At Düsseldorf Flughafenbahnhof, on Gleis 5, a man is waiting on the S1 to Dortmund, though he is going to Duisburg. He is lean and toned and fortyish. And I take him for homeless. He has a large see-through plastic bin bag crammed full of empty plastic bottles and he’ll take these to a popular supermarket chain and cash them in. There’s a refund on plastic bottles and the airport must offer rich pickings. And although it may not officially be recognised as “work”, he is nonethelss gainfully employed, has an occupation, and keeps the rest of us from drowning by our own hand in our own throwaway shit. He is an eco-warrior. He is a freelance refuse collector. And so he boards the S1 with his uncashed cheques. He is thrown one or two dubious looks from commuters coming from office-work in the city. Others try deliberately not to notice him, which makes him an embarassment to them because, naturally, they had to first notice him in order not to notice him. But it is not embarassment. After all — it is not the self that is exposed to ridicule. It is shame. They are ashamed of him. And what does he think about it all?
I like to think he has pride in what he does. He is, after all, self-employed. But he hasn’t the necessity of filling in tax returns or looking for loopholes. His office is vast: it is air-conditioned and has extensive outdoor areas. He can stretch his legs in the summer and keep warm in winter. He knows others are ashamed of him, so speaks to no-one, meaning that his autobiography, his unity of self, remains undefined, at least so far as the polite world is concerned: No self really has completeness or stability, but we like to entertain the illusion of a well-ordered self-identity. Ordnung muß sein! No doubt he has a self-for-others recorded in official documents, a ready-made identity which can be referred to at a glance. But on Gleis 5, or else on the S1, if shame involves being seen, then he has no need of shame, for he is not seen. Though not seeing him takes practice. He does not sit, as others do, but stands near the doors, looking through the glass as fields and suburbs swap places repeatedly. How would we describe him in German? Einer von denen.
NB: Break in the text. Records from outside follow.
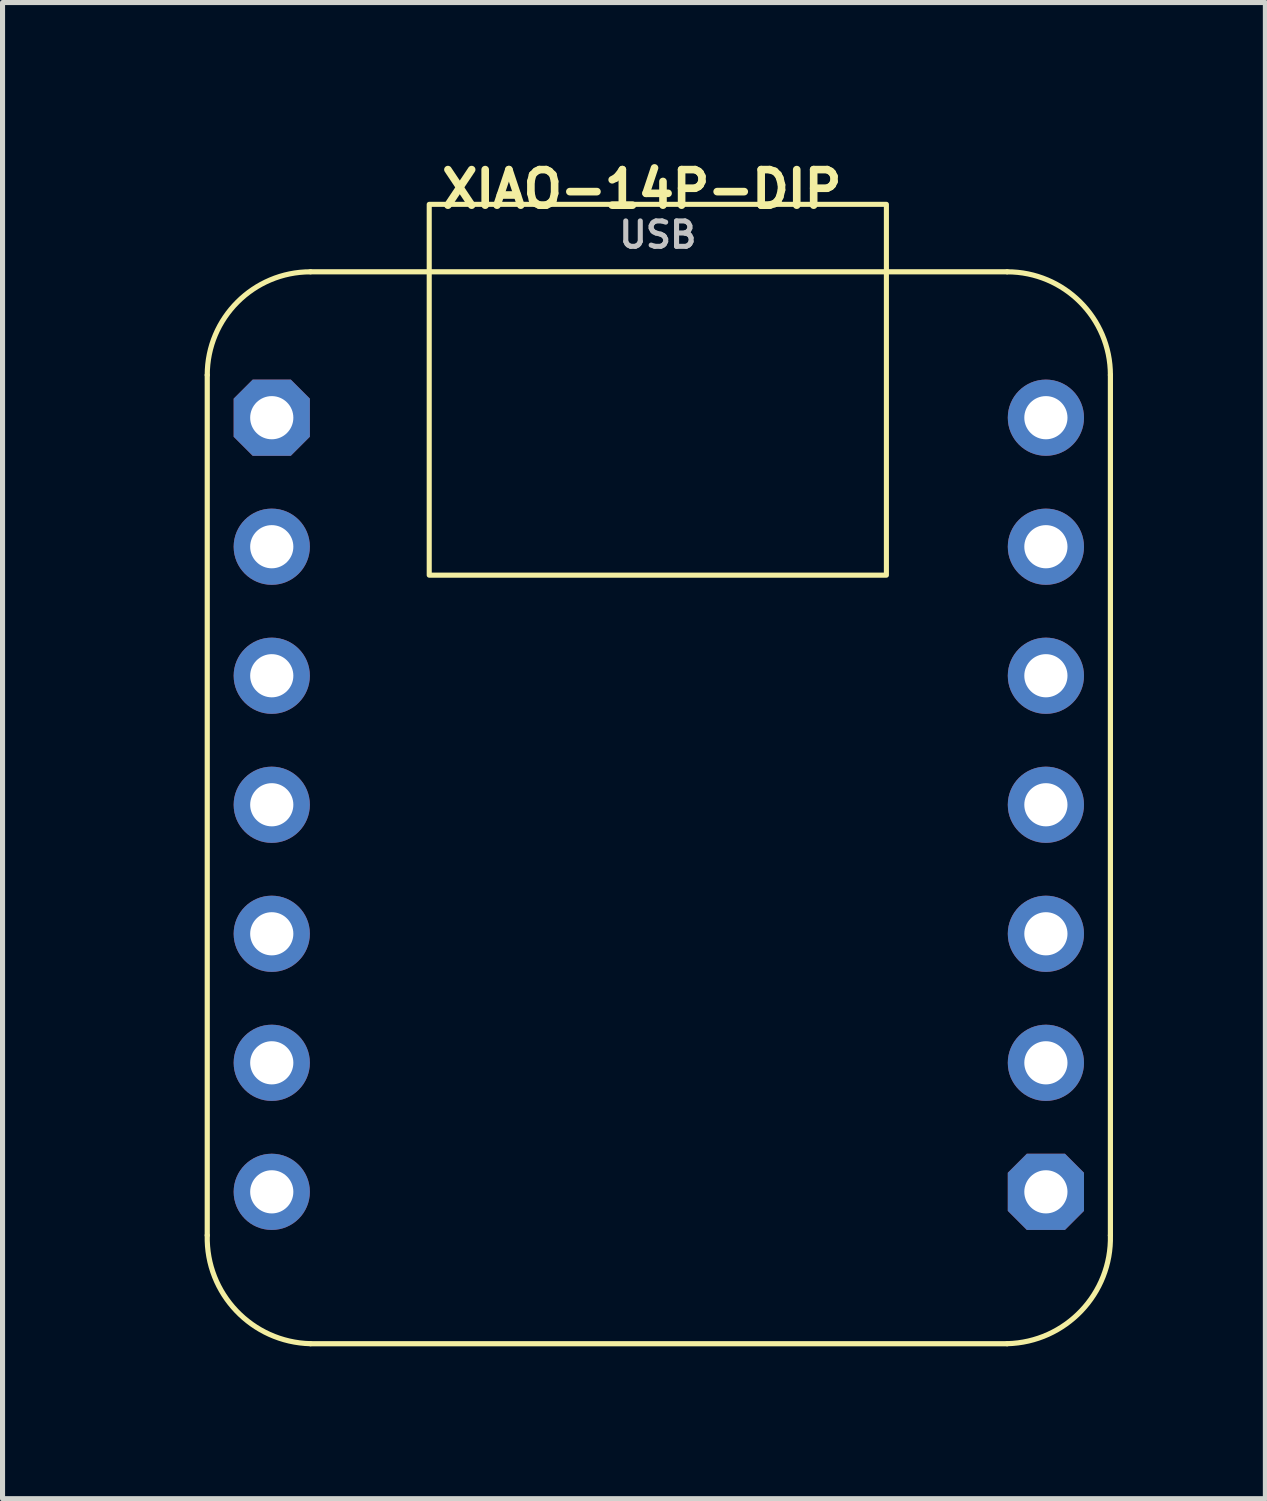
<source format=kicad_pcb>
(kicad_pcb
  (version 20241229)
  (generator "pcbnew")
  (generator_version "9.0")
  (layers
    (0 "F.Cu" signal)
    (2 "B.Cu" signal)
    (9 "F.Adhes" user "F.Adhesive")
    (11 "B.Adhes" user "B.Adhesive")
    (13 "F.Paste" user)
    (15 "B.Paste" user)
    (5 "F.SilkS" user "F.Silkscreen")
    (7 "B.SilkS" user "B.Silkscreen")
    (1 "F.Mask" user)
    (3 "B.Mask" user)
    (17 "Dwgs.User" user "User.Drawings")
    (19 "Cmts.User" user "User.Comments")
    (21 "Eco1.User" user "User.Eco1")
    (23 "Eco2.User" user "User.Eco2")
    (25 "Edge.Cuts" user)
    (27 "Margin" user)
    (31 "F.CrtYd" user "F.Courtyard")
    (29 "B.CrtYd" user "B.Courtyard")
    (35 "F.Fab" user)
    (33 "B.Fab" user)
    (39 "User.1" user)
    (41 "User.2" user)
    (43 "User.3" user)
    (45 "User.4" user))
  (footprint "XIAO-14P-DIP"
    (layer "F.Cu")
    (at 0.25 22.453)
    (property "Reference" "XIAO-14P-DIP" (at 9.335 -21.78 0) (layer "F.SilkS") (effects (font (size 0.7 0.7) (thickness 0.15))))
    (attr through_hole)
    (fp_line (start 0.78 -18.12) (end 0.78 -1.184) (stroke (width 0.102) (type solid)) (layer "F.SilkS"))
    (fp_line (start 2.812 0.95) (end 16.528 0.95) (stroke (width 0.102) (type solid)) (layer "F.SilkS"))
    (fp_line (start 16.528 -20.152) (end 2.812 -20.152) (stroke (width 0.102) (type solid)) (layer "F.SilkS"))
    (fp_line (start 18.56 -1.184) (end 18.56 -18.12) (stroke (width 0.102) (type solid)) (layer "F.SilkS"))
    (fp_rect (start 5.15 -21.48) (end 14.15 -14.18) (stroke (width 0.1) (type solid)) (fill no) (layer "F.SilkS"))
    (fp_arc (start 0.78 -18.12) (mid 1.375159 -19.556841) (end 2.812 -20.152) (stroke (width 0.1016) (type solid)) (layer "F.SilkS"))
    (fp_arc (start 2.812 0.9496) (mid 1.354117 0.303641) (end 0.78 -1.184) (stroke (width 0.1016) (type solid)) (layer "F.SilkS"))
    (fp_arc (start 16.528 -20.152) (mid 17.964841 -19.556841) (end 18.56 -18.12) (stroke (width 0.1016) (type solid)) (layer "F.SilkS"))
    (fp_arc (start 18.56 -1.184) (mid 17.985883 0.303642) (end 16.528 0.9496) (stroke (width 0.1016) (type solid)) (layer "F.SilkS"))
    (fp_text user "USB" (at 9.65 -20.88 0) (unlocked yes) (layer "Dwgs.User") (effects (font (size 0.5 0.5) (thickness 0.1))))
    (pad "1" thru_hole roundrect (at 2.05 -17.28) (size 1.5 1.5) (drill 0.85) (layers "*.Cu" "*.Mask") (roundrect_rratio 0.25) (chamfer_ratio 0.25) (chamfer top_left top_right bottom_left bottom_right))
    (pad "2" thru_hole circle (at 2.05 -14.74) (size 1.5 1.5) (drill 0.85) (layers "*.Cu" "*.Mask"))
    (pad "3" thru_hole circle (at 2.05 -12.2) (size 1.5 1.5) (drill 0.85) (layers "*.Cu" "*.Mask"))
    (pad "4" thru_hole circle (at 2.05 -9.66) (size 1.5 1.5) (drill 0.85) (layers "*.Cu" "*.Mask"))
    (pad "5" thru_hole circle (at 2.05 -7.12) (size 1.5 1.5) (drill 0.85) (layers "*.Cu" "*.Mask"))
    (pad "6" thru_hole circle (at 2.05 -4.58) (size 1.5 1.5) (drill 0.85) (layers "*.Cu" "*.Mask"))
    (pad "7" thru_hole circle (at 2.05 -2.04) (size 1.5 1.5) (drill 0.85) (layers "*.Cu" "*.Mask"))
    (pad "8" thru_hole roundrect (at 17.29 -2.04 180) (size 1.5 1.5) (drill 0.85) (layers "*.Cu" "*.Mask") (roundrect_rratio 0.25) (chamfer_ratio 0.25) (chamfer top_left top_right bottom_left bottom_right))
    (pad "9" thru_hole circle (at 17.29 -4.58 180) (size 1.5 1.5) (drill 0.85) (layers "*.Cu" "*.Mask"))
    (pad "10" thru_hole circle (at 17.29 -7.12 180) (size 1.5 1.5) (drill 0.85) (layers "*.Cu" "*.Mask"))
    (pad "11" thru_hole circle (at 17.29 -9.66 180) (size 1.5 1.5) (drill 0.85) (layers "*.Cu" "*.Mask"))
    (pad "12" thru_hole circle (at 17.29 -12.2 180) (size 1.5 1.5) (drill 0.85) (layers "*.Cu" "*.Mask"))
    (pad "13" thru_hole circle (at 17.29 -14.74 180) (size 1.5 1.5) (drill 0.85) (layers "*.Cu" "*.Mask"))
    (pad "14" thru_hole circle (at 17.29 -17.28 180) (size 1.5 1.5) (drill 0.85) (layers "*.Cu" "*.Mask")))
  (gr_rect
    (start -3 -3)
    (end 21.861 26.454)
    (stroke (width 0.1) (type default))
    (fill no)
    (layer "Edge.Cuts")))
</source>
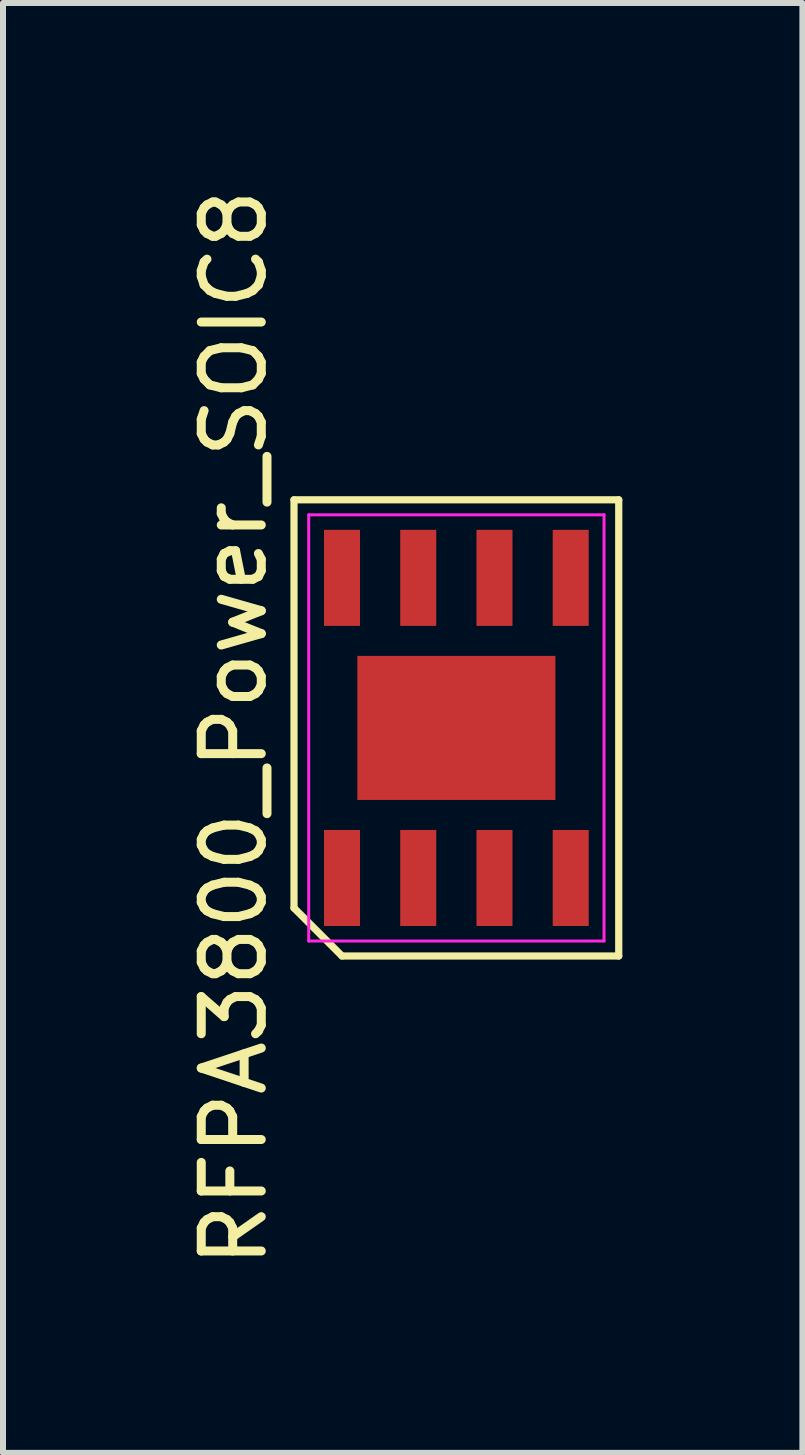
<source format=kicad_pcb>
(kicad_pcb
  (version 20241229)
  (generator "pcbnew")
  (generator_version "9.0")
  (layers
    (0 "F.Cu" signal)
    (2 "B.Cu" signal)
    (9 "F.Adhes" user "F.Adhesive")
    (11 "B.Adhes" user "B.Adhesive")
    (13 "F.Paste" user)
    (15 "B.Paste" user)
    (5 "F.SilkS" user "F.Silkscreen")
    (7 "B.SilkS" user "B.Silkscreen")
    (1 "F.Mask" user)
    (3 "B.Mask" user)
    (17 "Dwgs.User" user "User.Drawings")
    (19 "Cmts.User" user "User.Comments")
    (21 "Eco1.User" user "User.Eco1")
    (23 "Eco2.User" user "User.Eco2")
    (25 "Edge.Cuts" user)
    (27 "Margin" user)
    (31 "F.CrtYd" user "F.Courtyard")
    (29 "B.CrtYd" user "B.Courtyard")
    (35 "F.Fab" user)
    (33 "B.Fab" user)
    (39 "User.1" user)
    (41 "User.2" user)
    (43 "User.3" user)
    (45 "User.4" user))
  (footprint "RFPA3800_Power_SOIC8"
    (layer "F.Cu")
    (at 4.553 9.077)
    (property "Reference" "RFPA3800_Power_SOIC8" (at -3.705 0 90) (layer "F.SilkS") (effects (font (size 1 1) (thickness 0.15))))
    (attr smd)
    (fp_line (start -2.705 -3.8) (end 2.705 -3.8) (stroke (width 0.12) (type solid)) (layer "F.SilkS"))
    (fp_line (start -2.705 3) (end -2.705 -3.8) (stroke (width 0.12) (type solid)) (layer "F.SilkS"))
    (fp_line (start -1.905 3.8) (end -2.705 3) (stroke (width 0.12) (type solid)) (layer "F.SilkS"))
    (fp_line (start 2.705 -3.8) (end 2.705 3.8) (stroke (width 0.12) (type solid)) (layer "F.SilkS"))
    (fp_line (start 2.705 3.8) (end -1.905 3.8) (stroke (width 0.12) (type solid)) (layer "F.SilkS"))
    (fp_line (start -2.46 -3.55) (end 2.46 -3.55) (stroke (width 0.05) (type solid)) (layer "F.CrtYd"))
    (fp_line (start -2.46 3.55) (end -2.46 -3.55) (stroke (width 0.05) (type solid)) (layer "F.CrtYd"))
    (fp_line (start 2.46 -3.55) (end 2.46 3.55) (stroke (width 0.05) (type solid)) (layer "F.CrtYd"))
    (fp_line (start 2.46 3.55) (end -2.46 3.55) (stroke (width 0.05) (type solid)) (layer "F.CrtYd"))
    (pad "1" smd rect (at -1.905 2.5) (size 0.6 1.6) (layers "F.Cu" "F.Mask" "F.Paste"))
    (pad "2" smd rect (at -0.635 2.5) (size 0.6 1.6) (layers "F.Cu" "F.Mask" "F.Paste"))
    (pad "3" smd rect (at 0.635 2.5) (size 0.6 1.6) (layers "F.Cu" "F.Mask" "F.Paste"))
    (pad "4" smd rect (at 1.905 2.5) (size 0.6 1.6) (layers "F.Cu" "F.Mask" "F.Paste"))
    (pad "5" smd rect (at 1.905 -2.5) (size 0.6 1.6) (layers "F.Cu" "F.Mask" "F.Paste"))
    (pad "6" smd rect (at 0.635 -2.5) (size 0.6 1.6) (layers "F.Cu" "F.Mask" "F.Paste"))
    (pad "7" smd rect (at -0.635 -2.5) (size 0.6 1.6) (layers "F.Cu" "F.Mask" "F.Paste"))
    (pad "8" smd rect (at -1.905 -2.5) (size 0.6 1.6) (layers "F.Cu" "F.Mask" "F.Paste"))
    (pad "9" smd rect (at 0 0) (size 3.3 2.4) (layers "F.Cu" "F.Mask" "F.Paste")))
  (gr_rect
    (start -3 -3)
    (end 10.318 21.155)
    (stroke (width 0.1) (type default))
    (fill no)
    (layer "Edge.Cuts")))
</source>
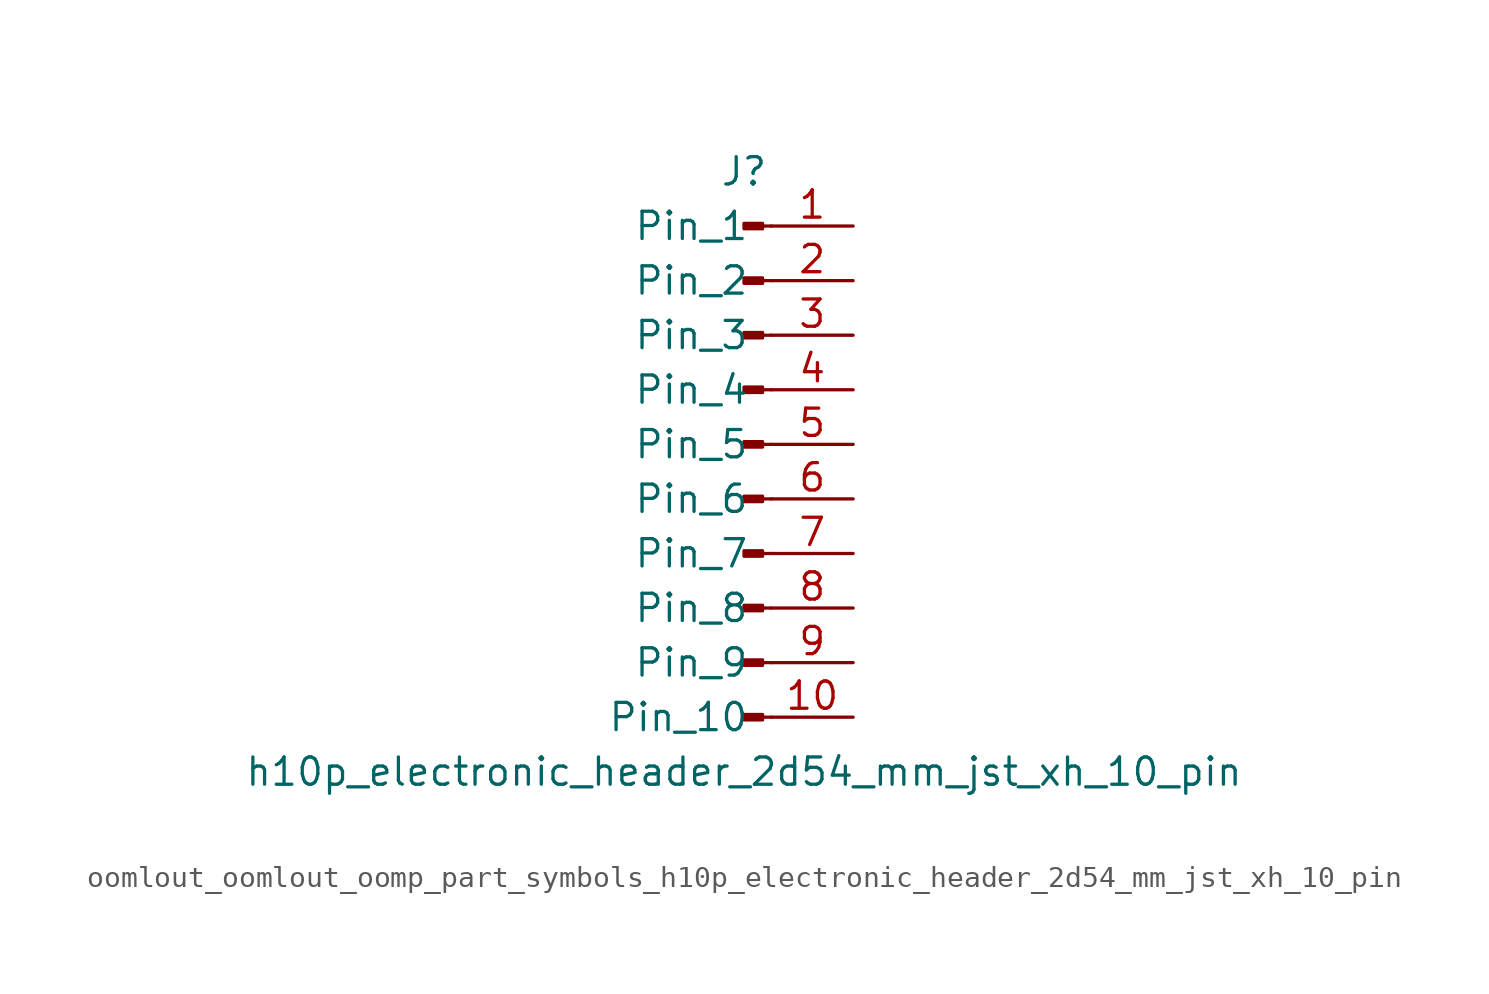
<source format=kicad_sym>
(kicad_symbol_lib
  (version 20220914)
  (generator kicad_symbol_editor)
  (symbol "oomlout_oomlout_oomp_part_symbols_h10p_electronic_header_2d54_mm_jst_xh_10_pin"
    (pin_names
      (offset 1.016))
    (property "Reference" "J"
      (at 0 12.7 0)
      (effects (font (size 1.27 1.27))))
    (property "Value" "h10p_electronic_header_2d54_mm_jst_xh_10_pin"
      (at 0 -15.24 0)
      (effects (font (size 1.27 1.27))))
    (property "ki_locked" ""
      (at 0 0 0)
      (effects (font (size 1.27 1.27))))
    (symbol "oomlout_oomlout_oomp_part_symbols_h10p_electronic_header_2d54_mm_jst_xh_10_pin_1_1"
      (polyline (pts (xy 1.27 -12.7) (xy 0.864 -12.7)) (stroke (width 0.152) (type default)) (fill (type none)))
      (polyline (pts (xy 1.27 -10.16) (xy 0.864 -10.16)) (stroke (width 0.152) (type default)) (fill (type none)))
      (polyline (pts (xy 1.27 -7.62) (xy 0.864 -7.62)) (stroke (width 0.152) (type default)) (fill (type none)))
      (polyline (pts (xy 1.27 -5.08) (xy 0.864 -5.08)) (stroke (width 0.152) (type default)) (fill (type none)))
      (polyline (pts (xy 1.27 -2.54) (xy 0.864 -2.54)) (stroke (width 0.152) (type default)) (fill (type none)))
      (polyline (pts (xy 1.27 0) (xy 0.864 0)) (stroke (width 0.152) (type default)) (fill (type none)))
      (polyline (pts (xy 1.27 2.54) (xy 0.864 2.54)) (stroke (width 0.152) (type default)) (fill (type none)))
      (polyline (pts (xy 1.27 5.08) (xy 0.864 5.08)) (stroke (width 0.152) (type default)) (fill (type none)))
      (polyline (pts (xy 1.27 7.62) (xy 0.864 7.62)) (stroke (width 0.152) (type default)) (fill (type none)))
      (polyline (pts (xy 1.27 10.16) (xy 0.864 10.16)) (stroke (width 0.152) (type default)) (fill (type none)))
      (rectangle (start 0.864 -12.573) (end 0 -12.827) (stroke (width 0.152) (type default)) (fill (type outline)))
      (rectangle (start 0.864 -10.033) (end 0 -10.287) (stroke (width 0.152) (type default)) (fill (type outline)))
      (rectangle (start 0.864 -7.493) (end 0 -7.747) (stroke (width 0.152) (type default)) (fill (type outline)))
      (rectangle (start 0.864 -4.953) (end 0 -5.207) (stroke (width 0.152) (type default)) (fill (type outline)))
      (rectangle (start 0.864 -2.413) (end 0 -2.667) (stroke (width 0.152) (type default)) (fill (type outline)))
      (rectangle (start 0.864 0.127) (end 0 -0.127) (stroke (width 0.152) (type default)) (fill (type outline)))
      (rectangle (start 0.864 2.667) (end 0 2.413) (stroke (width 0.152) (type default)) (fill (type outline)))
      (rectangle (start 0.864 5.207) (end 0 4.953) (stroke (width 0.152) (type default)) (fill (type outline)))
      (rectangle (start 0.864 7.747) (end 0 7.493) (stroke (width 0.152) (type default)) (fill (type outline)))
      (rectangle (start 0.864 10.287) (end 0 10.033) (stroke (width 0.152) (type default)) (fill (type outline)))
      (pin passive line (at 5.08 10.16 180) (length 3.81) (name "Pin_1" (effects (font (size 1.27 1.27)))) (number "1" (effects (font (size 1.27 1.27)))))
      (pin passive line (at 5.08 -12.7 180) (length 3.81) (name "Pin_10" (effects (font (size 1.27 1.27)))) (number "10" (effects (font (size 1.27 1.27)))))
      (pin passive line (at 5.08 7.62 180) (length 3.81) (name "Pin_2" (effects (font (size 1.27 1.27)))) (number "2" (effects (font (size 1.27 1.27)))))
      (pin passive line (at 5.08 5.08 180) (length 3.81) (name "Pin_3" (effects (font (size 1.27 1.27)))) (number "3" (effects (font (size 1.27 1.27)))))
      (pin passive line (at 5.08 2.54 180) (length 3.81) (name "Pin_4" (effects (font (size 1.27 1.27)))) (number "4" (effects (font (size 1.27 1.27)))))
      (pin passive line (at 5.08 0 180) (length 3.81) (name "Pin_5" (effects (font (size 1.27 1.27)))) (number "5" (effects (font (size 1.27 1.27)))))
      (pin passive line (at 5.08 -2.54 180) (length 3.81) (name "Pin_6" (effects (font (size 1.27 1.27)))) (number "6" (effects (font (size 1.27 1.27)))))
      (pin passive line (at 5.08 -5.08 180) (length 3.81) (name "Pin_7" (effects (font (size 1.27 1.27)))) (number "7" (effects (font (size 1.27 1.27)))))
      (pin passive line (at 5.08 -7.62 180) (length 3.81) (name "Pin_8" (effects (font (size 1.27 1.27)))) (number "8" (effects (font (size 1.27 1.27)))))
      (pin passive line (at 5.08 -10.16 180) (length 3.81) (name "Pin_9" (effects (font (size 1.27 1.27)))) (number "9" (effects (font (size 1.27 1.27))))))))
</source>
A year or two back, I remember — outside the Borchert Theatre in Münster — there was a man in a wheelchair, shouting angrily, a copy of Draußen held above his head like a reproach and, with great difficulty, pushing himself backwards with his other hand. Einer von denen. On Hafenpromenade, one or two people looked on with concern, while others found it hard to hide their irritation. Der Andere von Immer. But here on the S1, all is calm. I look at the plastic bottles in the plastic bag: bound for recycling, rather than to float like a barge on the ocean. And I think back to the 1970s when I used to wander the verges down towards the Leven, collecting glass cheques that we would take to various shops and, with our takings, buy sweets and, perhaps, another bottle, which afterwards we’d throw away. No-one retired early and no-one lived in luxury but for a day here and there we lived the high life until we made ourselves sick on sherbet dabs and tubes of toffo. We had no need of shame either, since we were only children. I can laugh now. I can confess all. We were not hungry. Greed has a sweet tooth. I look at my luggage and check the time. Check the platform number and time for my next connection: check the seat number too, to make sure I will be in my contracted place. The world goes on, inside and outside. Even here on the S1 we present only a microcosm of the whole.